━━ DATA PROVIDED

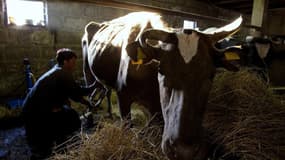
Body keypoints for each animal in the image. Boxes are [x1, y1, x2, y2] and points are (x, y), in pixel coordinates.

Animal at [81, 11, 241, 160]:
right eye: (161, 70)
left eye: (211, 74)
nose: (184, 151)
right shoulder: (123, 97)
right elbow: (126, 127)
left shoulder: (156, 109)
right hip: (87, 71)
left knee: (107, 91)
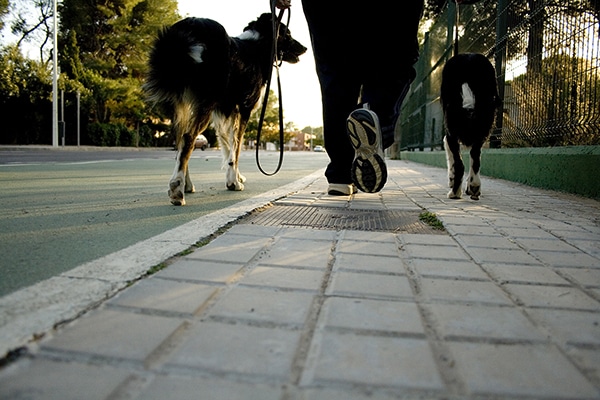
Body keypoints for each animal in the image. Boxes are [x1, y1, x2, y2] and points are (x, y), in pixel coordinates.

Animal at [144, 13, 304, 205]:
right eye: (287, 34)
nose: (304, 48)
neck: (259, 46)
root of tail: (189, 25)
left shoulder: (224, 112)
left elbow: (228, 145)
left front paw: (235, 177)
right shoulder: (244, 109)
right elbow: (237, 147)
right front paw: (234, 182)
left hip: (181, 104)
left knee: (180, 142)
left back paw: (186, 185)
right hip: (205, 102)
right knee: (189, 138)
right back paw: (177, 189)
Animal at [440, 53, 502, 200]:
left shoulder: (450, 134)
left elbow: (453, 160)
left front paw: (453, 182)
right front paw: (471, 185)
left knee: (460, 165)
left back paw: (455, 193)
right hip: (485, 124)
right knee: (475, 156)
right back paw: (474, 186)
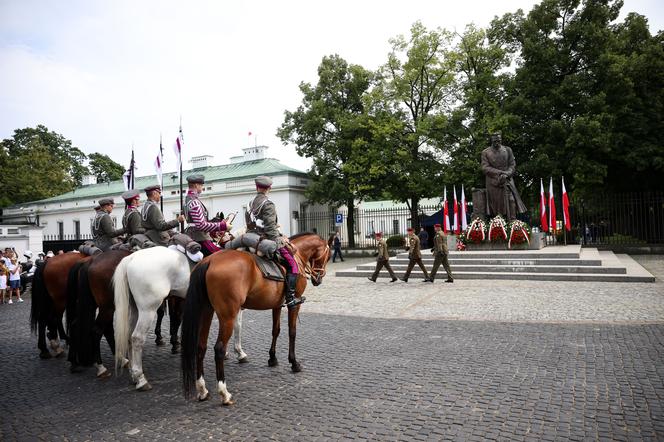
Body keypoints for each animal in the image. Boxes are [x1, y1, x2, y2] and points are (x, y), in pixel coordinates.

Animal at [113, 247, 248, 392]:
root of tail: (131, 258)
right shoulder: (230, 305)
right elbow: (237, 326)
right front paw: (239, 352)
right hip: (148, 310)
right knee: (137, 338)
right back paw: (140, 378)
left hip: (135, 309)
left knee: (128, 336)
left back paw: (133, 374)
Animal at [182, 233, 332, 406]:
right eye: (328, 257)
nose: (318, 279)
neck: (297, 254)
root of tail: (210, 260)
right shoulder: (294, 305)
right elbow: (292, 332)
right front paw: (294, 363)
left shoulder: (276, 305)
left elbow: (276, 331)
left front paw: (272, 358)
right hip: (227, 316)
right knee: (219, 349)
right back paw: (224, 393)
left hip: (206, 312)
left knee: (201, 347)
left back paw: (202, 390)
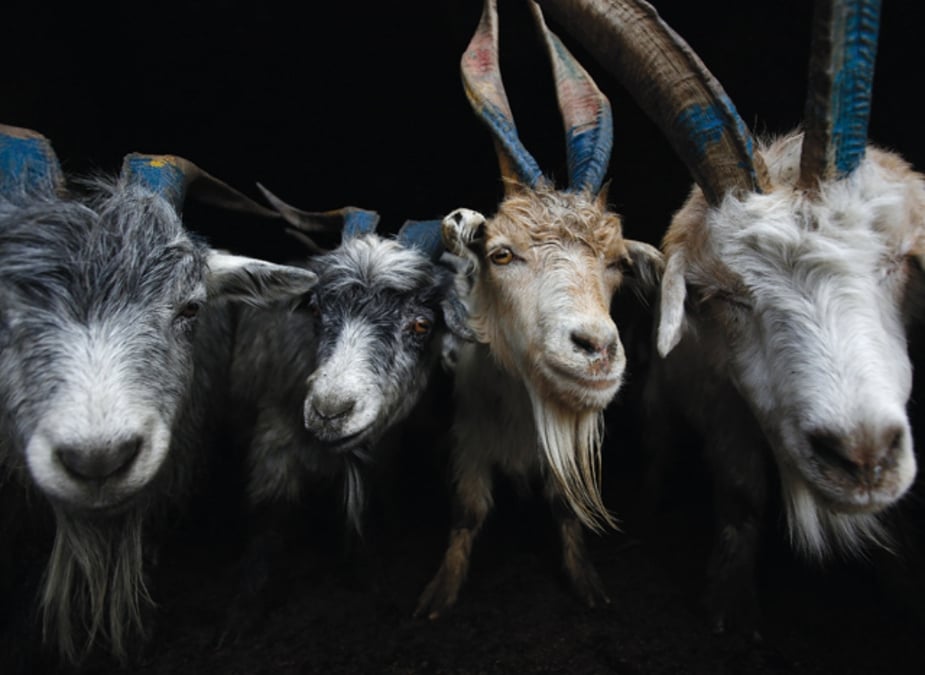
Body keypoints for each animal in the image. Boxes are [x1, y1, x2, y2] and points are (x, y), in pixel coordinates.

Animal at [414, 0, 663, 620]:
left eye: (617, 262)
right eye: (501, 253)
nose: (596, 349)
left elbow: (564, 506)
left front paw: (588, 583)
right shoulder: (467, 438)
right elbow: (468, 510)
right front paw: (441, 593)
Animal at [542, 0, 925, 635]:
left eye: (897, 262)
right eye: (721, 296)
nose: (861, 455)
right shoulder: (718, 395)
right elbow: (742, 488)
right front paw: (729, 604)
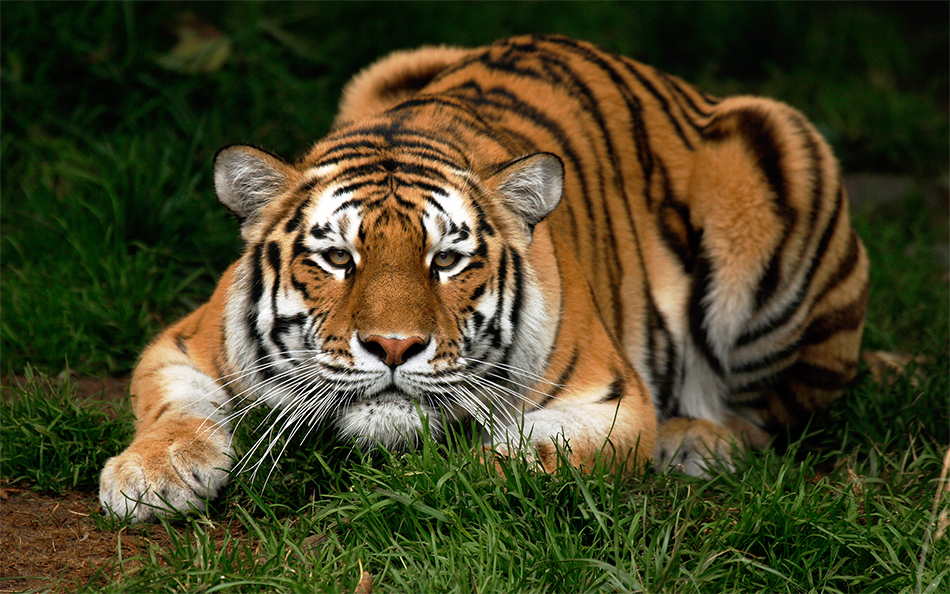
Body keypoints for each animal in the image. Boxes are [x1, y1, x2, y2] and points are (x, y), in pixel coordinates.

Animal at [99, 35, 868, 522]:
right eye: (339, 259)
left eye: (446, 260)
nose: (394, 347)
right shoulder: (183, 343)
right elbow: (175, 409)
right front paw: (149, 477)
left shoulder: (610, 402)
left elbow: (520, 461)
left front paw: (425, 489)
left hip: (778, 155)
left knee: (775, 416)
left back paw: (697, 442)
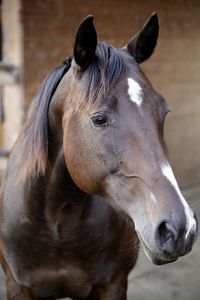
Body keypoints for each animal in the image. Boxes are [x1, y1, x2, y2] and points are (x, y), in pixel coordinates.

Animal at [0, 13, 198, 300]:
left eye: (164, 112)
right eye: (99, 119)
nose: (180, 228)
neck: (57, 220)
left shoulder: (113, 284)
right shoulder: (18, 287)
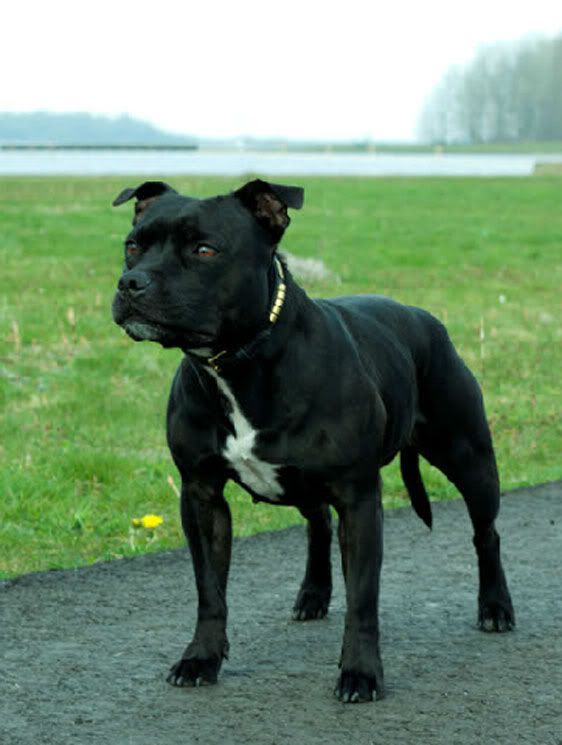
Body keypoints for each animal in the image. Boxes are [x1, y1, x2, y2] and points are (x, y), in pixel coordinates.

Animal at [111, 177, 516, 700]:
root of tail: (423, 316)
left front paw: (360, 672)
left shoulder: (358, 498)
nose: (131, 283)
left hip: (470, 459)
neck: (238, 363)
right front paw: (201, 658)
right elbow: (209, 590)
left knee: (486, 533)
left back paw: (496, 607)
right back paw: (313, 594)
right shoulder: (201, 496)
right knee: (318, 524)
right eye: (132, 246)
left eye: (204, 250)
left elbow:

━━━━

◆ ACTIVITY: Return nothing but the lines running from the start of the data to the line with "left front paw: (588, 583)", please, both ends included and no pictures.

◆ WRITTEN ANSWER:
Body keypoints for each animal in the image. Boxes are [x1, y1, x2, y2] and points are (x, y), in pixel coordinates.

Animal at [81, 11, 241, 160]:
right eye: (161, 70)
left eye: (211, 74)
nose: (184, 151)
right shoulder: (123, 97)
right elbow: (126, 127)
left shoulder: (156, 109)
right hip: (87, 71)
left knee: (107, 91)
Body keypoints for each animal in the image. Boxes are [x1, y1, x2, y2] and points are (x, y), in pixel coordinates.

Animal at [144, 13, 304, 205]:
right eye: (287, 34)
nose: (304, 48)
neck: (259, 46)
root of tail: (189, 25)
left shoulder: (224, 112)
left elbow: (228, 145)
left front paw: (235, 177)
right shoulder: (244, 109)
right elbow: (237, 147)
right front paw: (234, 182)
left hip: (181, 104)
left knee: (180, 142)
left back paw: (186, 185)
right hip: (205, 102)
right knee: (189, 138)
right back paw: (177, 189)
Animal at [440, 53, 502, 200]:
left shoulder: (450, 134)
left elbow: (453, 160)
left front paw: (453, 182)
right front paw: (471, 185)
left knee: (460, 165)
left back paw: (455, 193)
right hip: (485, 124)
right knee: (475, 156)
right back paw: (474, 186)
Body keypoints for each animal in the image. Boxes are [x1, y1, x2, y2] and points are (x, y), in pixel coordinates.

Animal at [113, 247, 248, 392]:
root of tail: (131, 258)
right shoulder: (230, 305)
right elbow: (237, 326)
right front paw: (239, 352)
right hip: (148, 310)
right knee: (137, 338)
right back paw: (140, 378)
left hip: (135, 309)
left knee: (128, 336)
left back paw: (133, 374)
Animal at [182, 233, 332, 406]:
right eye: (328, 257)
nose: (318, 279)
neck: (297, 254)
root of tail: (210, 260)
right shoulder: (294, 305)
right elbow: (292, 332)
right front paw: (294, 363)
left shoulder: (276, 305)
left elbow: (276, 331)
left front paw: (272, 358)
right hip: (227, 316)
right knee: (219, 349)
right back paw: (224, 393)
left hip: (206, 312)
left knee: (201, 347)
left back paw: (202, 390)
Body keypoints for each animal in the image. Boxes are [x1, y1, x2, y2] and points are (x, y), in pixel coordinates.

Animal at [414, 0, 663, 620]:
left eye: (617, 262)
right eye: (501, 253)
nose: (596, 349)
left elbow: (564, 506)
left front paw: (588, 583)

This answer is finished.